**Esercizio scritto a:**
Rispondi alle domande seguenti usando il brano.
(i) In che anno si tennero le Conferenze di La Paz?
(ii) A quale creatura è paragonato il capitale nella frase di Marx citata?
(iii) Come si manifesta «l'istinto vitale» del capitale?

**Brano fornito:**

_ _ _ _ _ _ _

Enrique Dussel, “Marx e la modernità”

Nelle Conferenze di La Paz, nel 1995, il teologo e filosofo argentino, tra i pionieri della Teologia della Liberazione e in esilio dalla sua patria durante il regime fascista sviluppa la sua attentissima lettura di Marx dal punto di vista rivendicato dell’esternità e del lavoro ‘vivo’; ovvero della persona effettiva, reale, completa. Questo, declinato nelle sue diverse forme, marginali e ‘poveri’, stati subalterni e periferici, è il tema centrale della filosofia e della prassi politico-culturale ed etica di Dussel. Proviamo, dunque, a ripercorrere i temi principali che ancora ci parlano del testo. Intanto cosa è, nella sua essenza al tempo pratica e onto-teologica il “capitale”? per il Marx di Dussel: “il capitale è lavoro morto che si ravviva, come un vampiro, soltanto succhiando lavoro vivo, e più vive quanto più ne succhia[1]. In questa frase di Marx (dal Capitale[2]), che ha in sé il risuono di motivi ebraici, quello che chiama “l’istinto vitale” del capitale, che ha un’anima la quale sovrascrive quella del temporaneo agente possessore (ma che è, al più ed al contrario posseduto), si manifesta come istinto a valorizzarsi. Tecnicamente ad assorbire con l’azione della sua parte costante tanto più pluslavoro possibile (in modo da incarnarsi nel plusvalore che poi può, o meno, ‘realizzarsi’). Si tratta, ancora una formula evocativa, di una “cosa [che non] ha cuore che le batta in petto”[3].

_ _ _ _ _ _ _

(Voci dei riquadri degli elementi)
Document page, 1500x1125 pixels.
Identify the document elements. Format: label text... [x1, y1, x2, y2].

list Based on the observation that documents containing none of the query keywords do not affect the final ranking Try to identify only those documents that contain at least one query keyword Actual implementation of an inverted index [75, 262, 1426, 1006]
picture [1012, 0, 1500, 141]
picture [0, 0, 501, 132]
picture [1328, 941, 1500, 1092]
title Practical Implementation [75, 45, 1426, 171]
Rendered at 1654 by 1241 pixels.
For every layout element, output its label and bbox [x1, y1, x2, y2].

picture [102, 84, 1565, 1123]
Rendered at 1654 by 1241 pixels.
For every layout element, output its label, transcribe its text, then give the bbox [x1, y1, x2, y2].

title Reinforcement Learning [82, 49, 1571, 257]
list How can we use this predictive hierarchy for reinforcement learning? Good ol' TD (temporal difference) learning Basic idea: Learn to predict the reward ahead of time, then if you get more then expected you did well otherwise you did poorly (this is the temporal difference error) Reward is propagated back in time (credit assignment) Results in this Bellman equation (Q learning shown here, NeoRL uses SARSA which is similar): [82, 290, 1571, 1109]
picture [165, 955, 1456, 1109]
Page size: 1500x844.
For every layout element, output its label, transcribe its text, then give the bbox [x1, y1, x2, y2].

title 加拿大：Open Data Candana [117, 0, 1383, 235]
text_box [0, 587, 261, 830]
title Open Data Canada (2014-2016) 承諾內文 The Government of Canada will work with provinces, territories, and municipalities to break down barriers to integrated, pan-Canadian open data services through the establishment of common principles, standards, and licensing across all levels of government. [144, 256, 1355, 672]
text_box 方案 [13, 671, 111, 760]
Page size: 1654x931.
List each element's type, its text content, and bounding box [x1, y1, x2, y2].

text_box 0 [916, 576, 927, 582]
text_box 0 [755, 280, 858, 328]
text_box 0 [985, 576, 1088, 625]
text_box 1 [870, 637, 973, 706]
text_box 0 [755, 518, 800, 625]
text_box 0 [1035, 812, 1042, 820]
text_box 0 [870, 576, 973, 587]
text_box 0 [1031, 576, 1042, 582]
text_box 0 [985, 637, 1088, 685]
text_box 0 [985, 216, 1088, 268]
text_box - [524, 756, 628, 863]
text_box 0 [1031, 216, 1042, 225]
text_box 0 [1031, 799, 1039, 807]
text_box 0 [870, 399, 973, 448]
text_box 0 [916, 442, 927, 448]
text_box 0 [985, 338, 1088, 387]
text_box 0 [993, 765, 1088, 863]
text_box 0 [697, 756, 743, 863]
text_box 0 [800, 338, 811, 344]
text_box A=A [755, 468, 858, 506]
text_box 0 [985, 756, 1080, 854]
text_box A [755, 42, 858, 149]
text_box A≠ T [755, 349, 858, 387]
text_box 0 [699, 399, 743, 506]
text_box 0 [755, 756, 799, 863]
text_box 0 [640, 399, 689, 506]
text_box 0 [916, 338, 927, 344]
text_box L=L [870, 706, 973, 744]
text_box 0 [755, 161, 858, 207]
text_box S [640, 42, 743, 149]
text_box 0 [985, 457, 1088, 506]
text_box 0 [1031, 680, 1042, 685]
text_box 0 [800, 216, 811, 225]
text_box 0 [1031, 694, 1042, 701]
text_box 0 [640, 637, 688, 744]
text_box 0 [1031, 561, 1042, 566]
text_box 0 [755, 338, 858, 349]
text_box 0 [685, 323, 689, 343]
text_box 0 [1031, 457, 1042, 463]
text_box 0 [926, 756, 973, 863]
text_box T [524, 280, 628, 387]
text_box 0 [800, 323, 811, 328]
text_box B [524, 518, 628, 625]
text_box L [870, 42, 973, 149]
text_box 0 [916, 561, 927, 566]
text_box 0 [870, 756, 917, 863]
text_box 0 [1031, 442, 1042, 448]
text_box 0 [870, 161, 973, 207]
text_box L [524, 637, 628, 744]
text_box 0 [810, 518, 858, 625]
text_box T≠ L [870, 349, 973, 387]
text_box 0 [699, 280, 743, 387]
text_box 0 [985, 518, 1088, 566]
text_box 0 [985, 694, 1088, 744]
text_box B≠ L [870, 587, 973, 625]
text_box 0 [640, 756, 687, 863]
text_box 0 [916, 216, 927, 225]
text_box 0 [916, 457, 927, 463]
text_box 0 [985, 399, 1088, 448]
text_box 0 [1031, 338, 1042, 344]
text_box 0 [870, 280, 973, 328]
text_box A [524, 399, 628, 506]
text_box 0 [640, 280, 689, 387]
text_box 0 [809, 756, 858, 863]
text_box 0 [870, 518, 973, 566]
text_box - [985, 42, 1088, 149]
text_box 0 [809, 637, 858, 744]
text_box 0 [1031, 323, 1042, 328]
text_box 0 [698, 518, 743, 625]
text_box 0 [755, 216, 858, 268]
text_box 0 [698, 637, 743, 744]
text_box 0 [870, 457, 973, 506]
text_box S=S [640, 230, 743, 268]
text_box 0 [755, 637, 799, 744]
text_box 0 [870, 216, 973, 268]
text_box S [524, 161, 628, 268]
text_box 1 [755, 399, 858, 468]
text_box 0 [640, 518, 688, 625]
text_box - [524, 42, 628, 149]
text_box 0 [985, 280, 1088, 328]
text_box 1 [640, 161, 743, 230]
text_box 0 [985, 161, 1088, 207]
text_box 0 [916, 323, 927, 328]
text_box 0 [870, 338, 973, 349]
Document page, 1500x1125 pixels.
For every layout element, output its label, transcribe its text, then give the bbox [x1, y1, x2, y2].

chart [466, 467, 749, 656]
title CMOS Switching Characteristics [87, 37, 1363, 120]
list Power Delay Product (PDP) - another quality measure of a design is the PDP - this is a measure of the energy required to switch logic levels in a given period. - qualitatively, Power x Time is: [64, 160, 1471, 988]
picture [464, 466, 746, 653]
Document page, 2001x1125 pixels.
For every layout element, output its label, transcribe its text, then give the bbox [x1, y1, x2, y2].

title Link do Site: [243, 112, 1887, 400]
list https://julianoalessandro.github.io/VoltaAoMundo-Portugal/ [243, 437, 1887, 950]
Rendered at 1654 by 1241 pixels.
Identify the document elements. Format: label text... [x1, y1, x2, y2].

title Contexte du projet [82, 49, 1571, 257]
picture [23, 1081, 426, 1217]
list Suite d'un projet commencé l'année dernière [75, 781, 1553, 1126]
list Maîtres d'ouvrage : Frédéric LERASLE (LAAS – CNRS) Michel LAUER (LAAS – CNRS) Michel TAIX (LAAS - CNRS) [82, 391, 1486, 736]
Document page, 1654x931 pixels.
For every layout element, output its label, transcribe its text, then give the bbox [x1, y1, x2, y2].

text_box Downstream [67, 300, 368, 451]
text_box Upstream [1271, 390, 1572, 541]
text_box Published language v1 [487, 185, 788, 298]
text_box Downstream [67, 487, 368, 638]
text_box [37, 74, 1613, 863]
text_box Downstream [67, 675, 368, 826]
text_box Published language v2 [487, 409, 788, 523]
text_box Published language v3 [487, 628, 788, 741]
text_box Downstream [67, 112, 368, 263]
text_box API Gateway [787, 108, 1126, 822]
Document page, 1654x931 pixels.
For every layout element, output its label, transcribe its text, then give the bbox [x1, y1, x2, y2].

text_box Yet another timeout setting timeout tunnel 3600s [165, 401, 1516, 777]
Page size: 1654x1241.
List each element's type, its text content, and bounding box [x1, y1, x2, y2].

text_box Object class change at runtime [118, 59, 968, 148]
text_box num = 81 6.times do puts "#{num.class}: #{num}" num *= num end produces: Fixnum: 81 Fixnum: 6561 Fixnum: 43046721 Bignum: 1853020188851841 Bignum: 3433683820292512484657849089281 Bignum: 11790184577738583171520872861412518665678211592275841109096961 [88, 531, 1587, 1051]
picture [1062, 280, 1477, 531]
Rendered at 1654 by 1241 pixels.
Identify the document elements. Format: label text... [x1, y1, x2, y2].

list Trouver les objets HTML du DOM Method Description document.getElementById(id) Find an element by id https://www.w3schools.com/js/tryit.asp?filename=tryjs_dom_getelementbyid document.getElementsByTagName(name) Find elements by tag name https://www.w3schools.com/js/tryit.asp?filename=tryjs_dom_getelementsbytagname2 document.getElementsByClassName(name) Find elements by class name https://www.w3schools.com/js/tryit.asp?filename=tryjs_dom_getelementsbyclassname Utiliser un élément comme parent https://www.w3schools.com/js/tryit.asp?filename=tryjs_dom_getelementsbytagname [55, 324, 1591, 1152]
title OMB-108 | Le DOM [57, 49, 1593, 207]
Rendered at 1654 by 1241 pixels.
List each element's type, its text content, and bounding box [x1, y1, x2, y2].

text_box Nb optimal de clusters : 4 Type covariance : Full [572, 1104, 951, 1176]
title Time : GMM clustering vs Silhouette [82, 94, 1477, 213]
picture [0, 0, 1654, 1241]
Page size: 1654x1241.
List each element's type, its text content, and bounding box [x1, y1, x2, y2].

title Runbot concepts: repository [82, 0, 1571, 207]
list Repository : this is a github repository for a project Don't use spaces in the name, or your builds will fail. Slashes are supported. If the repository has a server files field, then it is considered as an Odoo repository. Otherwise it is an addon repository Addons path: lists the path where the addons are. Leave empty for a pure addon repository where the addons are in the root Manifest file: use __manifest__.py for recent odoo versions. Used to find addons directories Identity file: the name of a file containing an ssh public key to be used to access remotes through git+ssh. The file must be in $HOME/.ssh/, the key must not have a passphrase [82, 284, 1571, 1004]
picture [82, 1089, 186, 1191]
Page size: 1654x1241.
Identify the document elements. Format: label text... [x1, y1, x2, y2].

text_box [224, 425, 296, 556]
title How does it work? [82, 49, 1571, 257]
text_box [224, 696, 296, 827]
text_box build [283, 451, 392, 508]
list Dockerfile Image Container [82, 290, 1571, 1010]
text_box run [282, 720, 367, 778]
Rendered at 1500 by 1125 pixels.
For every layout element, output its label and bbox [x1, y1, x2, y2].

_ _ _ _ _ _ _

**Esercizio scritto b:**
Per favore, riproduci senza modifiche le righe delle voci, dalla prima fino a quella che contiene "picture [165, 955, 1456, 1109]". Includi entrambe le estremità.

**Risposta completa a:**
(i) Nel 1995.
(ii) A un vampiro.
(iii) Come istinto a valorizzarsi.

**Risposta completa b:**
Document page, 1500x1125 pixels.
Identify the document elements. Format: label text... [x1, y1, x2, y2].

list Based on the observation that documents containing none of the query keywords do not affect the final ranking Try to identify only those documents that contain at least one query keyword Actual implementation of an inverted index [75, 262, 1426, 1006]
picture [1012, 0, 1500, 141]
picture [0, 0, 501, 132]
picture [1328, 941, 1500, 1092]
title Practical Implementation [75, 45, 1426, 171]
Rendered at 1654 by 1241 pixels.
For every layout element, output its label and bbox [x1, y1, x2, y2].

picture [102, 84, 1565, 1123]
Rendered at 1654 by 1241 pixels.
For every layout element, output its label, transcribe its text, then give the bbox [x1, y1, x2, y2].

title Reinforcement Learning [82, 49, 1571, 257]
list How can we use this predictive hierarchy for reinforcement learning? Good ol' TD (temporal difference) learning Basic idea: Learn to predict the reward ahead of time, then if you get more then expected you did well otherwise you did poorly (this is the temporal difference error) Reward is propagated back in time (credit assignment) Results in this Bellman equation (Q learning shown here, NeoRL uses SARSA which is similar): [82, 290, 1571, 1109]
picture [165, 955, 1456, 1109]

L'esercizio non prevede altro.